Remove the dressing, clean the site, and apply a new dressing. Explanation: A nurse maintaining a central venous catheter should change the dressing every 72 hours or when it becomes soiled, moist, or loose. After removing the soiled dressing, the nurse should use sterile technique to clean around the site in accordance with facility policy. After the cleaning solution has dried, the nurse should cover the site with a transparent semipermeable dressing. A nurse who notes drainage on a wound dressing should draw a circle around the moist spot and note the date and time. She should notify the physician if she observes any catheter-related complications. Only a nurse with the appropriate qualifications may remove a central venous catheter, and a moist or loose dressing isn't a reason to remove the catheter.

Which of the following assessment findings would be most important for indicating dumping syndrome in a post gastrectomy client?

Weakness, diaphoresis, diarrhea 90 minutes after eating Explanation: Dumping syndrome produces weakness, dizziness, sweating, palpitations, abdominal cramping, and diarrhea from the rapid emptying of the chyme after eating. Elevated temperature and chills can be a significant finding for infection and should be reported. Constipation with rectal bleeding is not indicative of dumping syndrome.

The client is on a continuous tube feeding. The nurse determines the tube placement should be checked every

shift. Explanation: Each nurse caring for the client is responsible for verifying that the tube is located in the proper area for continuous feeding. Checking for placement each hour is unnecessary unless the client is extremely restless or there is basis for rechecking the tube due to other client activities. Checking for placement every 12 or 24 hours does not meet the standard of care for the client receiving continuous tube feedings.

A nurse is helping a physician insert a subclavian central line. After the physician has gained access to the subclavian vein, he connects a 10-ml syringe to the catheter and withdraws a sample of blood. He then disconnects the syringe from the port. Suddenly, the client becomes confused, disoriented, and pale. The nurse suspects an air embolus. She should:

turn the client on his left side and place the bed in Trendelenburg's position. Explanation: A nurse who suspects an air embolism should place the client on his left side and in Trendelenburg's position. Doing so allows the air to collect in the right atrium rather than enter the pulmonary system. The supine position, high-Fowler's position, and the shock position are therapeutic for other situations but not for air embolism.

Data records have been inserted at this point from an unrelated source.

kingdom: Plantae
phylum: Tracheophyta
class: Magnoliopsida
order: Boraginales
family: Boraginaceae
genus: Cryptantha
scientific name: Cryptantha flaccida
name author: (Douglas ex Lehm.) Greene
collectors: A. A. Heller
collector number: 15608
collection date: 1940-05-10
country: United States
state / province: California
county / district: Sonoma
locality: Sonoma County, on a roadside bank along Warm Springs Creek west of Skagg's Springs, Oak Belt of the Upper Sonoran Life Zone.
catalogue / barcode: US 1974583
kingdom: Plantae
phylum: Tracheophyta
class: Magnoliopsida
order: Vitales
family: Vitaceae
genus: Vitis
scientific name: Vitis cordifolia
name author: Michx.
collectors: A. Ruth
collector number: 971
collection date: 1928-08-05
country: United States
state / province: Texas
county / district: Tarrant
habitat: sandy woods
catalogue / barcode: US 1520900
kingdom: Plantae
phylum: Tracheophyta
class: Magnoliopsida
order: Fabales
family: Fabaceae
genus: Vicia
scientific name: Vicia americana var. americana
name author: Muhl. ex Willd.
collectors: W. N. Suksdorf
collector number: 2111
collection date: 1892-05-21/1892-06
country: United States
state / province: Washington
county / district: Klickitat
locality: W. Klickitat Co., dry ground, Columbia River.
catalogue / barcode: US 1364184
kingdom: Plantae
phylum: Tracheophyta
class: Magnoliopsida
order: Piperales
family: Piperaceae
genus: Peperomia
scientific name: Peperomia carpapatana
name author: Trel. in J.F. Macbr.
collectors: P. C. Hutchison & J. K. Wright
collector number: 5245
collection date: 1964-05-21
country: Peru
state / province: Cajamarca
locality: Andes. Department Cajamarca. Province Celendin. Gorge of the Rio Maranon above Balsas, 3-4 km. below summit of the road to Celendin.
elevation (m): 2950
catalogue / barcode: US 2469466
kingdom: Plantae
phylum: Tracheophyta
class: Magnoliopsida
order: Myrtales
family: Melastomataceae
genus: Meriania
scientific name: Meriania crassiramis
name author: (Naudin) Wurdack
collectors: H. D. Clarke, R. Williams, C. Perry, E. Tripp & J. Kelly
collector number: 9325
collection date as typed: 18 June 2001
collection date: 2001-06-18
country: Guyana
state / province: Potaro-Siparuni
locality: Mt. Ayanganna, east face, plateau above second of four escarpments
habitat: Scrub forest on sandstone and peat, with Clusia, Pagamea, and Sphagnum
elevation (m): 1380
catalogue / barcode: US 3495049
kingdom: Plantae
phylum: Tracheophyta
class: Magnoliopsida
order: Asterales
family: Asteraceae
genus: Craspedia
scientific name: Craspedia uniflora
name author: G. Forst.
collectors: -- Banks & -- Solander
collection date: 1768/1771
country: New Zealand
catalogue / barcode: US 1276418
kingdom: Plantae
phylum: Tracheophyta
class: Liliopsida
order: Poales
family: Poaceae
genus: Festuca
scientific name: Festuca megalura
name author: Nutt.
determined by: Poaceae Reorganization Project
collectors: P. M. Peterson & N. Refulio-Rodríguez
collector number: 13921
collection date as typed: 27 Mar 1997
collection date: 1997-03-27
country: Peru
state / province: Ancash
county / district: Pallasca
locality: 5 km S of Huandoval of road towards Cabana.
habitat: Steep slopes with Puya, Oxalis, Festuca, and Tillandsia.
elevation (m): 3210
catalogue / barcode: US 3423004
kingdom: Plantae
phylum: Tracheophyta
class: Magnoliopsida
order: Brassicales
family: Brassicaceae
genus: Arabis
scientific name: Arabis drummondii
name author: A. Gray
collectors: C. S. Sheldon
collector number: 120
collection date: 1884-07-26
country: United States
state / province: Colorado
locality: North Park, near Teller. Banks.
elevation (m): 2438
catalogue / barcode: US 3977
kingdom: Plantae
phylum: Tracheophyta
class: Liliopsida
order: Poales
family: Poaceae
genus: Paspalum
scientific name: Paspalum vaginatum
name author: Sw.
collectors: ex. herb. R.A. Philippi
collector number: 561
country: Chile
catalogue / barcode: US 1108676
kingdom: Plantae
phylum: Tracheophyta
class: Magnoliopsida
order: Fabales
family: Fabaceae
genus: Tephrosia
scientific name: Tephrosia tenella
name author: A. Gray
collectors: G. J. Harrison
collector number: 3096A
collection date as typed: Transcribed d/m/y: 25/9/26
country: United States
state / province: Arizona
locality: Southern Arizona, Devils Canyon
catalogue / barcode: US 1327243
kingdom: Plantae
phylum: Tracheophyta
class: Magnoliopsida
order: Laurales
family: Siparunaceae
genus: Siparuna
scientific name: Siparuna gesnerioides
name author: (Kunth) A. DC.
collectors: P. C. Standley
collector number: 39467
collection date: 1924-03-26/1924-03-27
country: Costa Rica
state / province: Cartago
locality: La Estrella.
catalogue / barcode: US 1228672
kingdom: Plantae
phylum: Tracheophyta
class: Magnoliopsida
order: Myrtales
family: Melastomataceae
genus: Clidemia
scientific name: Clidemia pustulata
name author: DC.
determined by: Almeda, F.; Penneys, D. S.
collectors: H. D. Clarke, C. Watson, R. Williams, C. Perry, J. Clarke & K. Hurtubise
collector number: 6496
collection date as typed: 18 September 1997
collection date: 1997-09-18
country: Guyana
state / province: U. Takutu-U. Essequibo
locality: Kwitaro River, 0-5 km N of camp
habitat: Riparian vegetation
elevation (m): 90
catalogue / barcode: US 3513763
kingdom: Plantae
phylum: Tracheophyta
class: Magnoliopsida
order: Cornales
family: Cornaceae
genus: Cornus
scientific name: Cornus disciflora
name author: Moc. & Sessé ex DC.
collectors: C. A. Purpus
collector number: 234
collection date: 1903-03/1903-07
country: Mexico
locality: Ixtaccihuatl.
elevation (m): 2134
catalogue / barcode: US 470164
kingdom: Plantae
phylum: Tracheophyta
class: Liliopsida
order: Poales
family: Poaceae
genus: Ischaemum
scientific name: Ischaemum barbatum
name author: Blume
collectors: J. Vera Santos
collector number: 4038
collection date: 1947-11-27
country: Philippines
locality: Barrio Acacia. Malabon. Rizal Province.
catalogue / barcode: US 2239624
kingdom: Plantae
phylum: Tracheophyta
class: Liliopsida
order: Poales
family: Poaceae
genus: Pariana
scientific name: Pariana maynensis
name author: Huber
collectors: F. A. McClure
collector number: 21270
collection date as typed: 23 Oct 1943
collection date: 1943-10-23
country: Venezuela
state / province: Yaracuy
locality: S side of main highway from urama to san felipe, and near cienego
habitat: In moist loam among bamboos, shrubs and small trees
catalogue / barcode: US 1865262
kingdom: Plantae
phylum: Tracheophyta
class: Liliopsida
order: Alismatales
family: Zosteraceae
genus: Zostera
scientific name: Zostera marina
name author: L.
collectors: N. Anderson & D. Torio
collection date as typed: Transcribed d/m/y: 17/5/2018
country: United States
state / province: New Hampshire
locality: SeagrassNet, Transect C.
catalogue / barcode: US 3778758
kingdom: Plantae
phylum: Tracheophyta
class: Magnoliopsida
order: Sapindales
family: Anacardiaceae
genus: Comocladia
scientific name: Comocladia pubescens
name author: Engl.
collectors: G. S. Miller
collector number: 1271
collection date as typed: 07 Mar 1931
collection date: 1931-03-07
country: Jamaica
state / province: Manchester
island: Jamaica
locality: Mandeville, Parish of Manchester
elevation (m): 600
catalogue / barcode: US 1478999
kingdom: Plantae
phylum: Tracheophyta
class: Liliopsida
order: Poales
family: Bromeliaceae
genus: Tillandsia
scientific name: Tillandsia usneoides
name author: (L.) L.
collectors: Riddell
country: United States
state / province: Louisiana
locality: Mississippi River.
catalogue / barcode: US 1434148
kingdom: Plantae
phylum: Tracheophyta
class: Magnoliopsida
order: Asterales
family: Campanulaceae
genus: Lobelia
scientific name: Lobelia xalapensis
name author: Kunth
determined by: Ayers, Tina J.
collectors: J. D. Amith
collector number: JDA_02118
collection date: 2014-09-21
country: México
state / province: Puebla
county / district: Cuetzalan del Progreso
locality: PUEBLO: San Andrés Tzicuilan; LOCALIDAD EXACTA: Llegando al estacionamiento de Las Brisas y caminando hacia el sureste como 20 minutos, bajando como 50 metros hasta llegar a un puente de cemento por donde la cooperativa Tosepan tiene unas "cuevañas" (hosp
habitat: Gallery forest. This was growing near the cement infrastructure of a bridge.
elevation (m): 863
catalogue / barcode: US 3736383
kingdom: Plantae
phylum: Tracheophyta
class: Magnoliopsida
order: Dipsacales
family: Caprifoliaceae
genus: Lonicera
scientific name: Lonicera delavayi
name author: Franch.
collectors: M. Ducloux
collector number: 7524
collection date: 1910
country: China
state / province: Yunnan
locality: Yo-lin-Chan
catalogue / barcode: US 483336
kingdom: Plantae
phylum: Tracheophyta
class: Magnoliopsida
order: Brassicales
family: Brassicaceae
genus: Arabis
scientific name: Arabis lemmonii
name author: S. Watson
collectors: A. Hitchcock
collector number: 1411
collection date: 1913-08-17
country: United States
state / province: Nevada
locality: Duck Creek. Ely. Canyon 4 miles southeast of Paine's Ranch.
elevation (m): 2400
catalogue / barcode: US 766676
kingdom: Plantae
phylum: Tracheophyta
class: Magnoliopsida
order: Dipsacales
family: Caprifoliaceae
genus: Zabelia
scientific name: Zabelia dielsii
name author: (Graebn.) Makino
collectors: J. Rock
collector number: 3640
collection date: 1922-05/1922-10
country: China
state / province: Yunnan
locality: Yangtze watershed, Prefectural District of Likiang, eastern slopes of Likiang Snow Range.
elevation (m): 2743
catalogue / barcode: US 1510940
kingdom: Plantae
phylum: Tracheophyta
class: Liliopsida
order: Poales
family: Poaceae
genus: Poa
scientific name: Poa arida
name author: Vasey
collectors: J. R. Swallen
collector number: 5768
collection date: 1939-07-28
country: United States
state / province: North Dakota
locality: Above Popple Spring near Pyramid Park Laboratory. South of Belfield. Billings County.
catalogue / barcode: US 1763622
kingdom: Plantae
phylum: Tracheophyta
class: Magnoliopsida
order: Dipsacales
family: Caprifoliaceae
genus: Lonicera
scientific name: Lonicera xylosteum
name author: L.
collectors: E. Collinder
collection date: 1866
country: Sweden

Which medication classification represents a proton (gastric acid) pump inhibitor?

Omeprazole Explanation: Omeprazole decreases gastric acid by slowing the hydrogen-potassium adenosine triphosphatase pump on the surface of the parietal cells. Sucralfate is a cytoprotective drug. Famotidine is a histamine-2 receptor antagonist. Metronidazole is an antibiotic, specifically an amebicide.

The client is receiving 50% dextrose parenteral nutrition with fat emulsion therapy through a peripherally inserted central catheter (PICC). The nurse has developed a care plan for the nursing diagnosis "Risk for infection related to contamination of the central catheter site or infusion line." The nurse includes the intervention

Wear a face mask during dressing changes. Explanation: The Centers for Disease Control and Prevention (CDC) recommends changing central vascular access device dressings every 7 days. During dressing changes, the nurse and client wear face masks to reduce the possibility of airborne contamination. The transparent dressing allows for frequent assessments of the site. This is to be done more frequently than daily. During dressing changes, the nurse wears sterile gloves.